Signs your check output is too verbose:
- AI tools struggle to maintain context about your codebase during long debugging sessions
- Check command output exceeds 500 lines when there are failures
- Multiple failing tests produce repetitive stack traces
Strategies to optimize:
{
"scripts": {
"test": "jest --verbose",
"test:check": "jest --silent --maxWorkers=2",
"lint": "eslint . --format stylish",
"lint:check": "eslint . --format compact --quiet",
"check": "npm run test:check && npm run build && npm run lint:check && prettier --check \"src/**/*.{ts,js,json}\""
}
}
Notice the :check variants use flags like --silent, --quiet, and --format compact to reduce output verbosity while still catching failures.
Team Benefit: AI tools maintain better context about your codebase when check commands produce concise output. Developers get faster iterations because the AI can "remember" more of the actual code instead of filling its context with test output.
Code Coverage: Ensuring AI-Generated Tests Are Complete
AI tools can generate code quickly—and they can generate tests for that code. But are those tests actually comprehensive?
Code coverage tools measure what percentage of your code is executed by your tests.

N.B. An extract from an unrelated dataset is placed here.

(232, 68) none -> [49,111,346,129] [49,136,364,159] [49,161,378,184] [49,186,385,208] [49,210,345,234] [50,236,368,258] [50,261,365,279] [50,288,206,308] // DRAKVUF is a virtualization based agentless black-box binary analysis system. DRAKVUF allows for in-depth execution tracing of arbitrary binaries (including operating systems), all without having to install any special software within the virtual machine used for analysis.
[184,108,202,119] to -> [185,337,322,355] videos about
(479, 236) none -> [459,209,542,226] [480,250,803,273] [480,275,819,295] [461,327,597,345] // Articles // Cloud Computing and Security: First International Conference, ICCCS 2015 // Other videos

They catch when AI generates new features but only writes tests for the happy path, missing error handling, edge cases, or boundary conditions.
Adding coverage to your check command:
{
"scripts": {
"test": "jest",
"test:coverage": "jest --coverage --coverageThreshold='{\"global\":{\"lines\":80,\"statements\":80}}'",
"check": "npm run test:coverage && npm run build && npm run lint && prettier --check \"src/**/*.{ts,js,json}\""
}
}
The --coverageThreshold flag fails the check command if coverage drops below 80%. When AI generates new code, it must also generate tests that achieve the coverage threshold.

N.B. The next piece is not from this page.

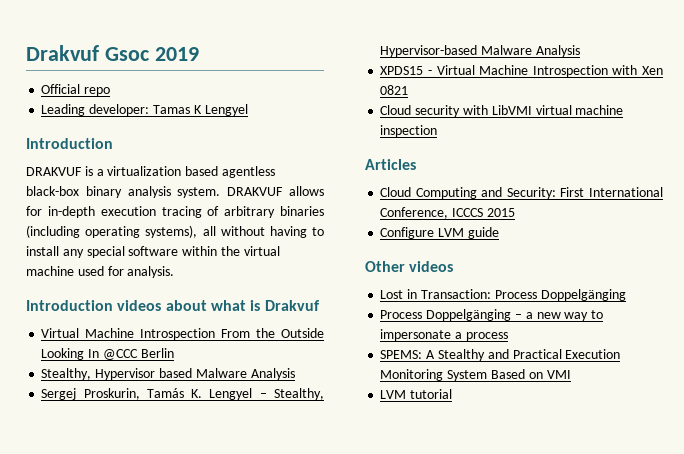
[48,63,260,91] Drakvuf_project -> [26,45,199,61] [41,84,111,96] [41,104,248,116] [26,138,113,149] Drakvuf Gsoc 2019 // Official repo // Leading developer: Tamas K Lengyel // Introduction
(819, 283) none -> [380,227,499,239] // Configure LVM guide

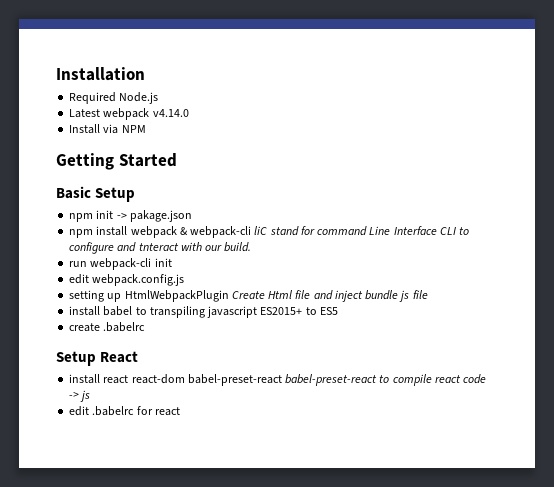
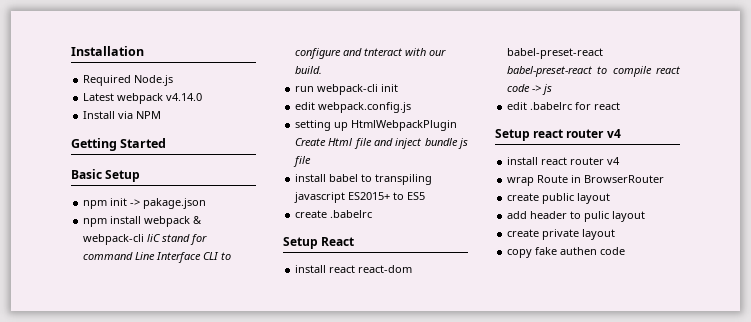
(180, 411) none -> [495,129,621,141] [507,157,621,165] [507,175,665,186] [507,193,611,204] [507,211,646,222] [507,229,616,240] [507,247,626,258] // Setup react router v4 // install react router v4 // wrap Route in BrowserRouter // create public layout // add header to pulic layout // create private layout // copy fake authen code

Why this matters with AI tools: AI excels at generating the straightforward test cases but might skip edge cases, error paths, or boundary conditions. Coverage requirements force more complete test generation.
Team Benefit: Your team catches incomplete test coverage before code reaches review. When one developer prompts their AI tool to "add user authentication," the check command verifies that authentication includes tests for invalid passwords, expired tokens, and permission errors—not just the successful login case.
These considerations aren't urgent on day one. Start with basic check commands. Add coverage requirements and optimize verbosity as your team grows and your check commands mature.
In Conclusion
Teams that verify AI-generated code stay aligned. Teams that stay aligned ship faster and with fewer bugs.
When AI tools generate 10x more code, you need 10x better verification. Check commands are that verification.
Start small. Create AGENTS.md. Add a check command. Use AI to accelerate. Iterate as your team discovers what works.
The key takeaway: Your team's first AI-assisted project shouldn't be a feature. It should be creating the safety net (check commands) and the instruction manual (AGENTS.md) that make AI-assisted development reliable. Start there. Everything else follows.